Situation following the assassination of Benazir Bhutto
Delivered in Plenary - 16th January 2008
The Economist stated recently that Pakistan is the world’s most dangerous nuclear arms state. Regrettably, in my view, President Musharraf’s commitment to fully eradicating Islamist terror has always been lukewarm at best, and his control over the ISI or intelligence services, who allegedly are in bed with Islamists, is tenuous as well. Add to that the combustible issues of Kashmir, Baluchi separatism, Al Qa’ida and Taliban activity in the North-West Frontier territories and tribal areas causing mischief for NATO in Afghanistan, and you have a country on the point of implosion.
Just as Benazir Bhutto’s return to Pakistan offered the country a glimmer of hope, so her despicable assassination, whose culprits must be identified and punished, has taken the country back to the brink of catastrophe. A return to democracy is as difficult as ever. The assumption in the EU and the USA is that Musharraf, for all his autocratic tendencies, represents the safer bet in the war on terrorism.
Pakistan’s experience of democracy in the past 60 years has been troubled. Perhaps it is time now to abandon the hope that Western-style multiparty democracy can embed itself successfully in Pakistan, which has always been dominated by a tiny élite. It is more akin to a feudal hereditary monarchy, a fact underlined by the instant elevation of Benazir Bhutto’s 19-year-old son to the leadership of the Pakistani People’s Party, who will no doubt do very well at the imminent 18 February elections.

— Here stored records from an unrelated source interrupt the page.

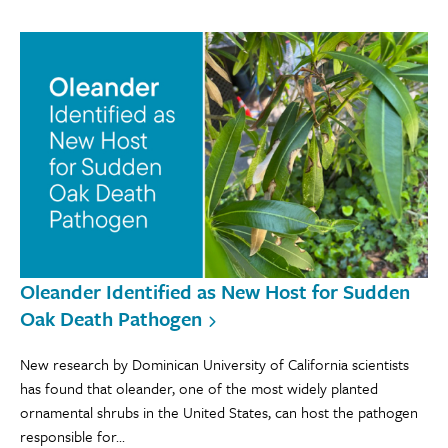
Oleander Identified as New Host for Sudden
Oak Death Pathogen
New research by Dominican University of California scientists
has found that oleander, one of the most widely planted
ornamental shrubs in the United States, can host the pathogen
responsible for...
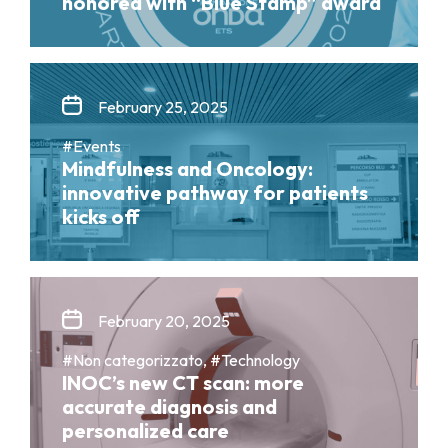
honored with “Blue Stamp” award
February 25, 2025
#Events
Mindfulness and Oncology:
innovative pathway for patients
kicks off
February 20, 2025
#Non categorizzato, #Technology
INOC’s new CT scan: more
accurate diagnosis and
personalized care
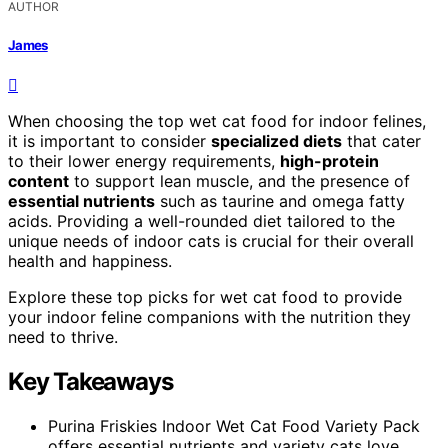
AUTHOR
James
When choosing the top wet cat food for indoor felines,
it is important to consider
specialized diets
that cater
to their lower energy requirements,
high-protein
content
to support lean muscle, and the presence of
essential nutrients
such as taurine and omega fatty
acids. Providing a well-rounded diet tailored to the
unique needs of indoor cats is crucial for their overall
health and happiness.
Explore these top picks for wet cat food to provide
your indoor feline companions with the nutrition they
need to thrive.
Key Takeaways
Purina Friskies Indoor Wet Cat Food Variety Pack
offers essential nutrients and variety cats love.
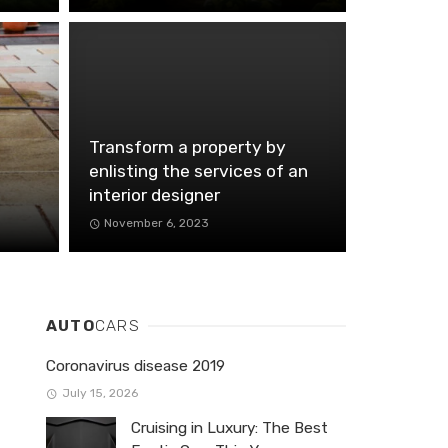
Transform a property by
enlisting the services of an
interior designer
November 6, 2023
AUTO
CARS
Coronavirus disease 2019
July 15, 2026
Cruising in Luxury: The Best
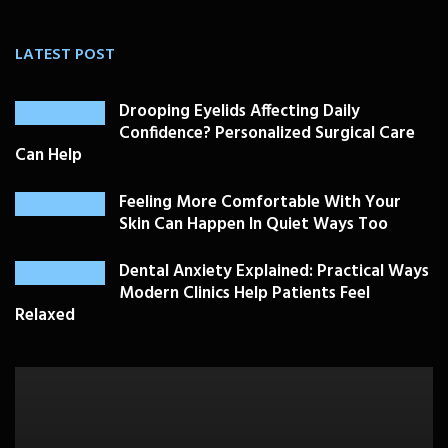
LATEST POST
Drooping Eyelids Affecting Daily
Confidence? Personalized Surgical Care
Can Help
Feeling More Comfortable With Your
Skin Can Happen In Quiet Ways Too
Dental Anxiety Explained: Practical Ways
Modern Clinics Help Patients Feel
Relaxed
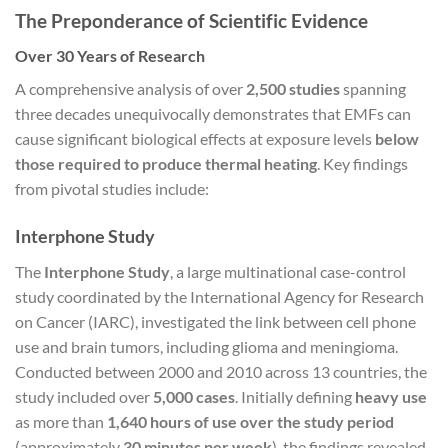
The Preponderance of Scientific Evidence
Over 30 Years of Research
A comprehensive analysis of over
2,500 studies
spanning
three decades unequivocally demonstrates that EMFs can
cause significant biological effects at exposure levels
below
those required to produce thermal heating
. Key findings
from pivotal studies include:
Interphone Study
The
Interphone Study
, a large multinational case-control
study coordinated by the International Agency for Research
on Cancer (IARC), investigated the link between cell phone
use and brain tumors, including glioma and meningioma.
Conducted between 2000 and 2010 across 13 countries, the
study included over
5,000 cases
. Initially defining
heavy use
as more than
1,640 hours of use over the study period
(approximately
30 minutes per week
), the findings revealed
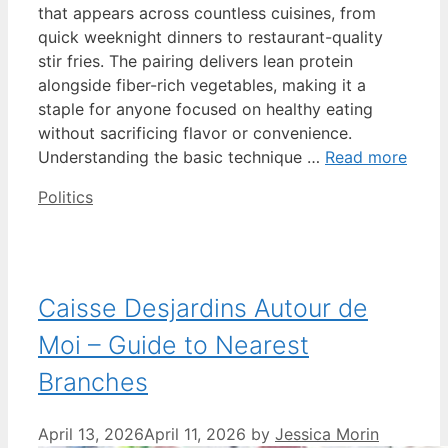
that appears across countless cuisines, from
quick weeknight dinners to restaurant-quality
stir fries. The pairing delivers lean protein
alongside fiber-rich vegetables, making it a
staple for anyone focused on healthy eating
without sacrificing flavor or convenience.
Understanding the basic technique …
Read more
Categories
Politics
Caisse Desjardins Autour de
Moi – Guide to Nearest
Branches
April 13, 2026
April 11, 2026
by
Jessica Morin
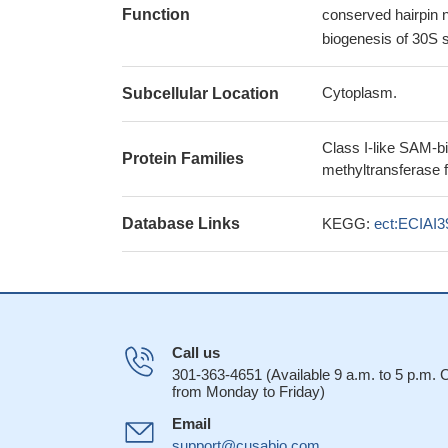
Function
conserved hairpin ne
biogenesis of 30S s
Cytoplasm.
Subcellular Location
Class I-like SAM-b
Protein Families
methyltransferase 
Database Links
KEGG:
ect:ECIAI
Call us
301-363-4651 (Available 9 a.m. to 5 p.m.
from Monday to Friday)
Email
support@cusabio.com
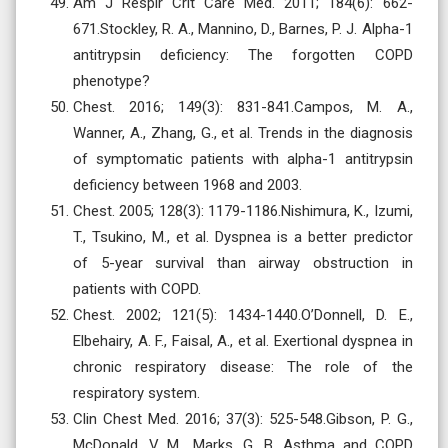
Am J Respir Crit Care Med. 2011; 184(6): 662-
671.Stockley, R. A., Mannino, D., Barnes, P. J. Alpha-1
antitrypsin deficiency: The forgotten COPD
phenotype?
Chest. 2016; 149(3): 831-841.Campos, M. A.,
Wanner, A., Zhang, G., et al. Trends in the diagnosis
of symptomatic patients with alpha-1 antitrypsin
deficiency between 1968 and 2003.
Chest. 2005; 128(3): 1179-1186.Nishimura, K., Izumi,
T., Tsukino, M., et al. Dyspnea is a better predictor
of 5-year survival than airway obstruction in
patients with COPD.
Chest. 2002; 121(5): 1434-1440.O’Donnell, D. E.,
Elbehairy, A. F., Faisal, A., et al. Exertional dyspnea in
chronic respiratory disease: The role of the
respiratory system.
Clin Chest Med. 2016; 37(3): 525-548.Gibson, P. G.,
McDonald, V. M., Marks, G. B. Asthma and COPD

The apparent choice for the West between Pakistan and India is also a false dichotomy. It is a hangover from the Cold War. India, as a strategic ally, is the best hope for progress, prosperity, peace and stability in South Asia. India’s values are the EU’s values – secular democracy, human rights and the rule of law. Let us start supporting those who share our values before we try to persuade those who do not.